*问题描述 1*
请将下方清单中从包含"Page size: 1241x1754."的那一行到包含"text A bohové"的那一行原样照抄下来，首尾两行都包括在内。

计算机科学与探索 ›› 2016, Vol. 10 ›› Issue (4): 495-503.DOI: 10.3778/j.issn.1673-9418.1506045

• 数据库技术 • 上一篇    下一篇

海量不完整数据上基于维度组合的Skyline查询

王  妍1,2,银  彪1,刘赓浩1,宋宝燕1+,王俊陆1   

  1. 1. 辽宁大学 信息学院,沈阳 110036
    2. 东北大学 信息与工程学院,沈阳 110819
  • 出版日期:2016-04-01 发布日期:2016-04-01

Skyline Query of Massive Incomplete Data Based on Combinational Dimensions

WANG Yan1,2, YIN Biao1, LIU Genghao1, SONG Baoyan1+, WANG Junlu1   

  1. 1. School of Information, Liaoning University, Shenyang 110036, China
    2. School of Information Science and Engineering, Northeastern University, Shenyang 110819, China
  • Online:2016-04-01 Published:2016-04-01

摘要: 随着互联网、物联网等信息技术的快速发展,多维数据日益增多,这些海量数据中往往伴随着大量的不完整数据,如何从海量不完整数据中高效地获取用户所需的近似的结果集是一个亟需解决的问题。针对海量高维的不完整数据集,提出了一种基于维度组合的Skyline查询算法,通过构建RankList数据结构提高查询效率,并减少不完整数据对查询结果的影响;利用维度的不同组合,划分出查询子空间,并渐进地查询出每个子空间的最优先点,从而获得海量不完整数据集上均匀分布的Skyline点。实验结果表明,该算法与Iskyline算法相比,平均查询效率提高了85%,并且在数据量大、维度高时,较普通方法查询效率更高。

*清单*
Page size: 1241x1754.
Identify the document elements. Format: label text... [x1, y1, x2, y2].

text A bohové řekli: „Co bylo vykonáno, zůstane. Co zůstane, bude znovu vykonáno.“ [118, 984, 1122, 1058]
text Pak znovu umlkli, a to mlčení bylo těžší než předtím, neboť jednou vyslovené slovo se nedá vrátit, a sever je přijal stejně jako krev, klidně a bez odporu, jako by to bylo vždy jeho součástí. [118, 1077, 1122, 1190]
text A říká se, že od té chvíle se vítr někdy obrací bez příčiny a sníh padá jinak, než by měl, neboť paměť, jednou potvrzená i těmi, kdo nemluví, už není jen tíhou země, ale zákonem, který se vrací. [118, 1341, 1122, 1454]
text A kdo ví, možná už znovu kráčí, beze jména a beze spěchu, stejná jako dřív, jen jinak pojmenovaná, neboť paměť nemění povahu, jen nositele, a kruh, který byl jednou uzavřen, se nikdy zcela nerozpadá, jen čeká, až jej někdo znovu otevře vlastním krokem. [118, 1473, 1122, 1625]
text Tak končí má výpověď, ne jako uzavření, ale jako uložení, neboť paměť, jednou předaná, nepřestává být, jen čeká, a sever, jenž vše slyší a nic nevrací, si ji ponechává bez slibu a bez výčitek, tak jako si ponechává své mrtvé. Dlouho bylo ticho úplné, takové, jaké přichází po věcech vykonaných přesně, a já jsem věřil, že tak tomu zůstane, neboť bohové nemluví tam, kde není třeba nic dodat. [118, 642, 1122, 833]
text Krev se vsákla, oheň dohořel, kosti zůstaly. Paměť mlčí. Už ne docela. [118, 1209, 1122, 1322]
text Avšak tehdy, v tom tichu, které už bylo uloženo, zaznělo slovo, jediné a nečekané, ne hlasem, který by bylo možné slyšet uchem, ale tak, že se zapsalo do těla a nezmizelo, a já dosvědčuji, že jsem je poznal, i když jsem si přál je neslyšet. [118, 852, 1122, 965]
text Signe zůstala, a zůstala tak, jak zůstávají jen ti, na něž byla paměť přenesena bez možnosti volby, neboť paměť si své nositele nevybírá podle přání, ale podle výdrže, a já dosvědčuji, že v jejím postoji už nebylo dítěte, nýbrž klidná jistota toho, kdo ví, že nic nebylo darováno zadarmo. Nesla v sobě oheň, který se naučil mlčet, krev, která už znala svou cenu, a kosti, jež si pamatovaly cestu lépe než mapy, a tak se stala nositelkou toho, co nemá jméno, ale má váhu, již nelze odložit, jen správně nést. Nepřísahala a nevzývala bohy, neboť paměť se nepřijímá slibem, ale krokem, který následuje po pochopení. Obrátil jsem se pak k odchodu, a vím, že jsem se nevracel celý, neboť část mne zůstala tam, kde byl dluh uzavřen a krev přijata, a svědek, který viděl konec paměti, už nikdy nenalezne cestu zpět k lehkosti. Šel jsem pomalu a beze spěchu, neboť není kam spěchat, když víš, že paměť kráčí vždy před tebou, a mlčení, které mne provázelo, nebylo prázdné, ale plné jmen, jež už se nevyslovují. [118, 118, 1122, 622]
* * *
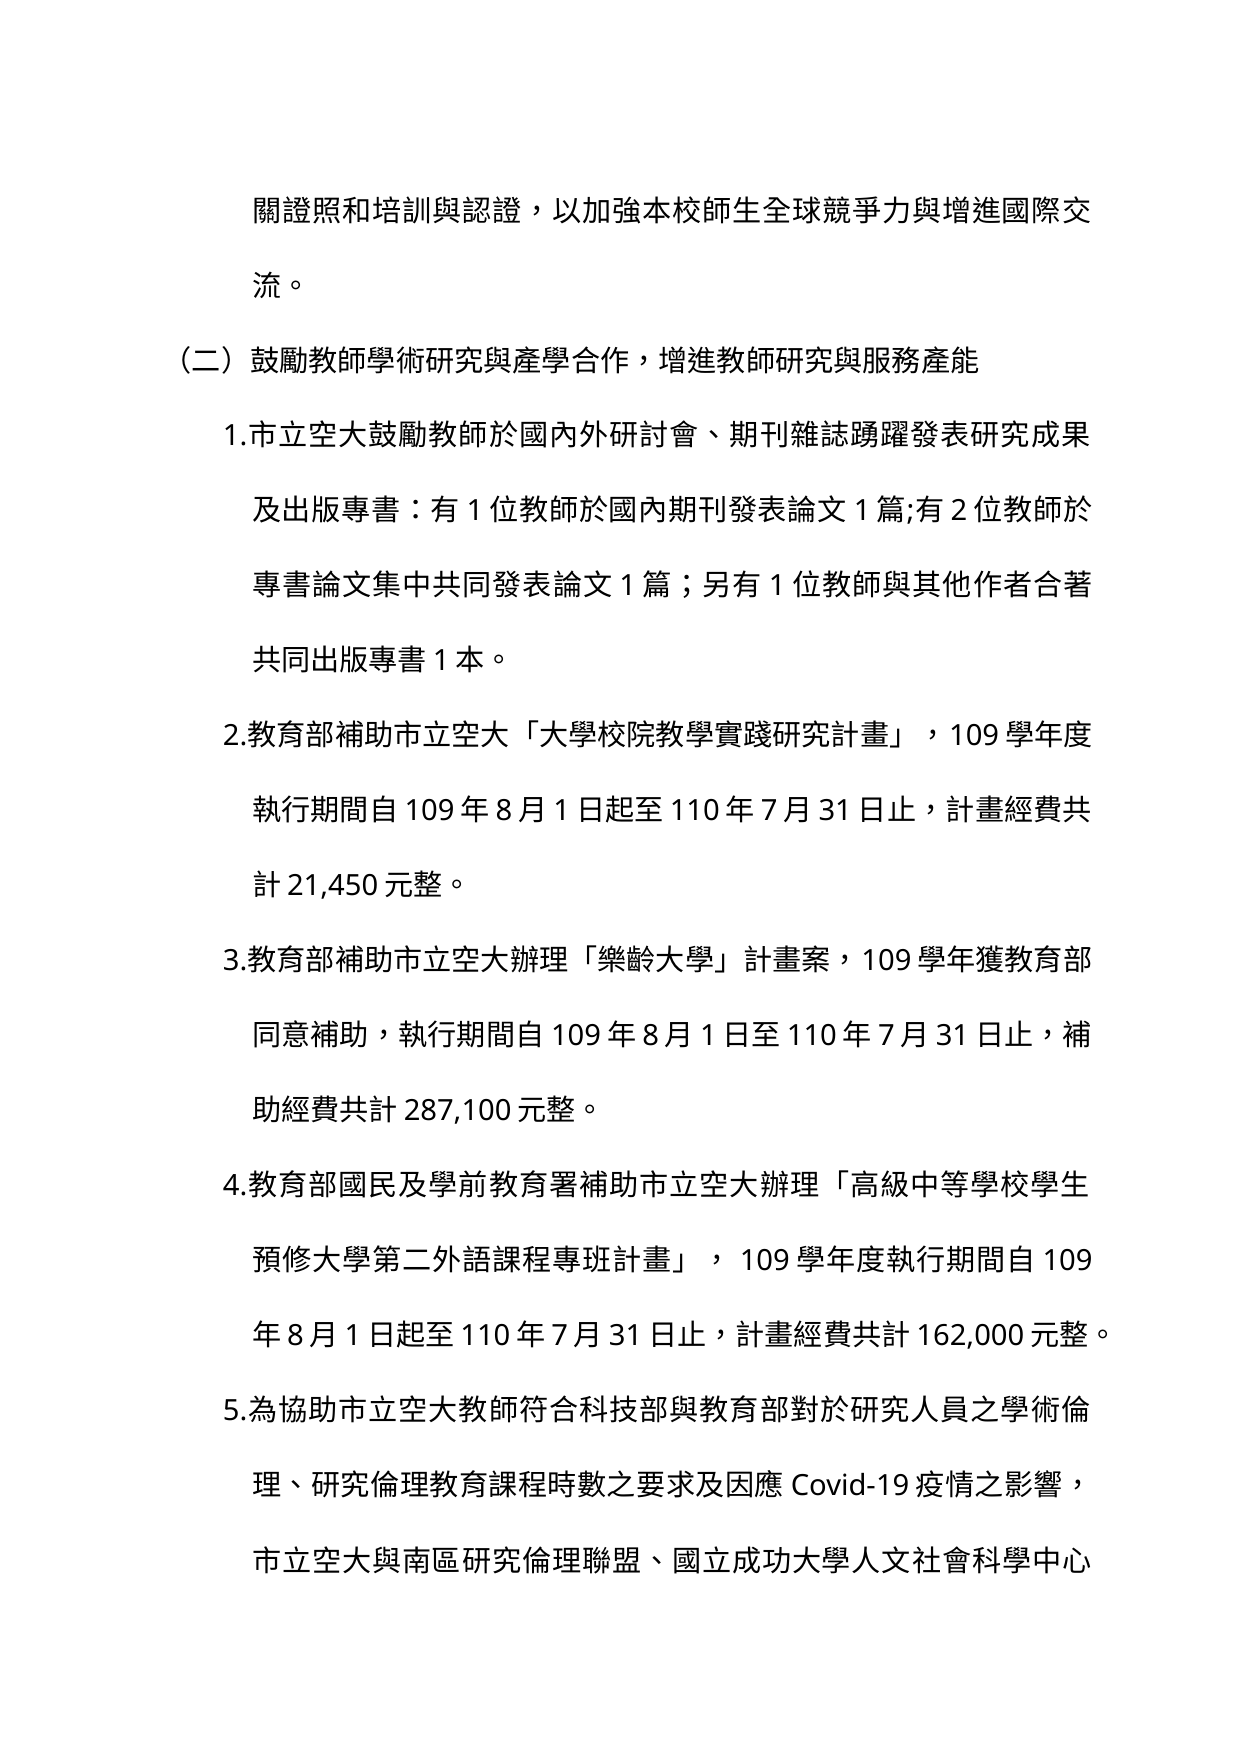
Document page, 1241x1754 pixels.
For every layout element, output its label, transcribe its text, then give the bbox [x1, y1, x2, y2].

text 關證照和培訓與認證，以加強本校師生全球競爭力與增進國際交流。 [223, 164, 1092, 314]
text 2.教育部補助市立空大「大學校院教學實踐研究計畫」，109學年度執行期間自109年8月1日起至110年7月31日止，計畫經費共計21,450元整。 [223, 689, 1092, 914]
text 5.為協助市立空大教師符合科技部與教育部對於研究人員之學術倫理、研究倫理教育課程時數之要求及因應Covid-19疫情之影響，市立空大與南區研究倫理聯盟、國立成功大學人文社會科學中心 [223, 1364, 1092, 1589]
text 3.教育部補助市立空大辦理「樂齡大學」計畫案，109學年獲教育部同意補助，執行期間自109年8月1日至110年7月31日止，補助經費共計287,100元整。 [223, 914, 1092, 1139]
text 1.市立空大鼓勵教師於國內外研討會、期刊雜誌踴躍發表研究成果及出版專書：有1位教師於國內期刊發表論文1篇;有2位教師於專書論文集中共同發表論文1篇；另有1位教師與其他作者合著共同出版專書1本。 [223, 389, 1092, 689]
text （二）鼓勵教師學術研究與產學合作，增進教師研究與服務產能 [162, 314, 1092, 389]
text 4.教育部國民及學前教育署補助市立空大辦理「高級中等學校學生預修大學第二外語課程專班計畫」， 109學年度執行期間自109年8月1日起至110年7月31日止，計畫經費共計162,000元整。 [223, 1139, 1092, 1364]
* * *
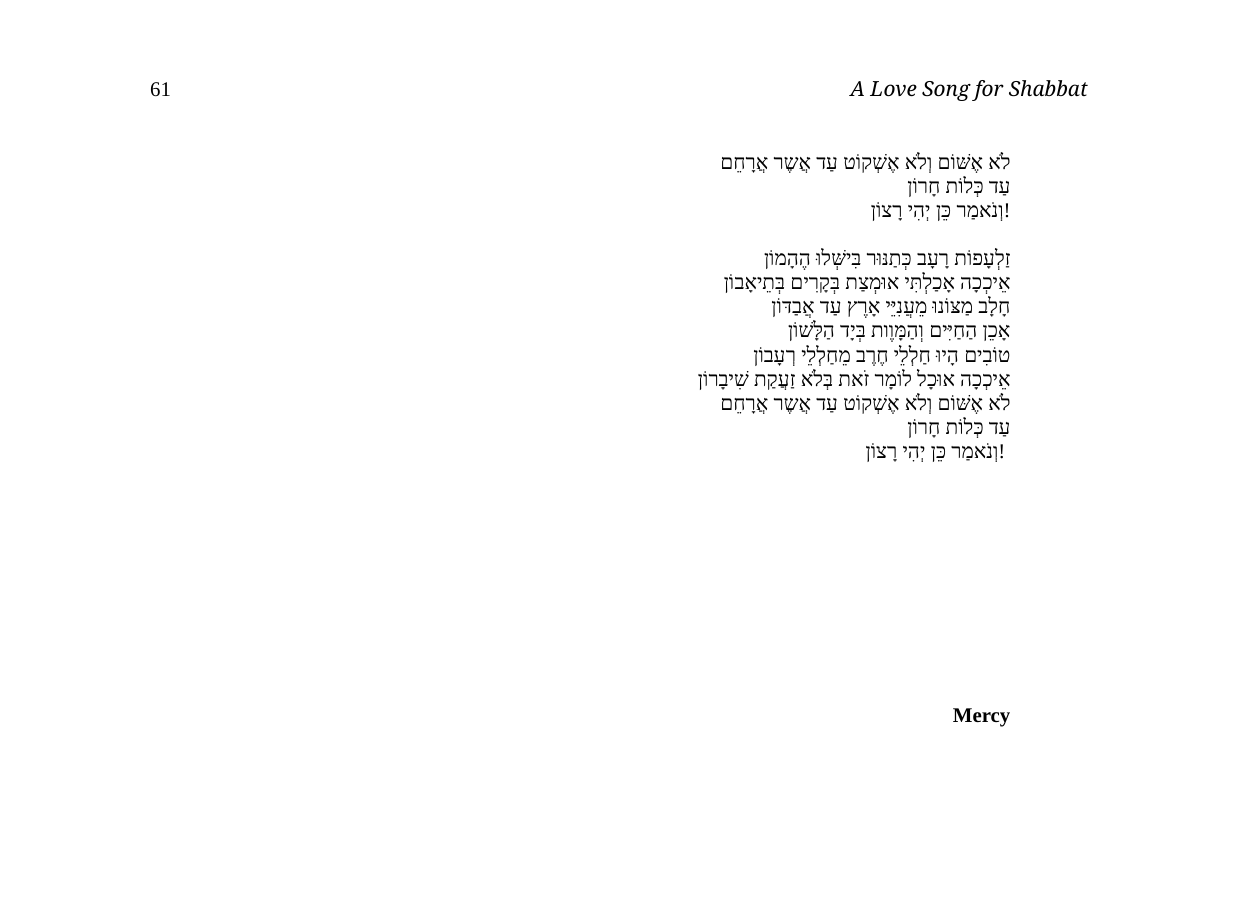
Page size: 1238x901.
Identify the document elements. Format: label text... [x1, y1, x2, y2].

*问题描述 2*
根据这篇关于Skyline查询的正文，该算法与Iskyline算法相比，平均查询效率提高了多少？

*答案 1*
Page size: 1241x1754.
Identify the document elements. Format: label text... [x1, y1, x2, y2].

text A bohové řekli: „Co bylo vykonáno, zůstane. Co zůstane, bude znovu vykonáno.“ [118, 984, 1122, 1058]

*答案 2*
平均查询效率提高了85%。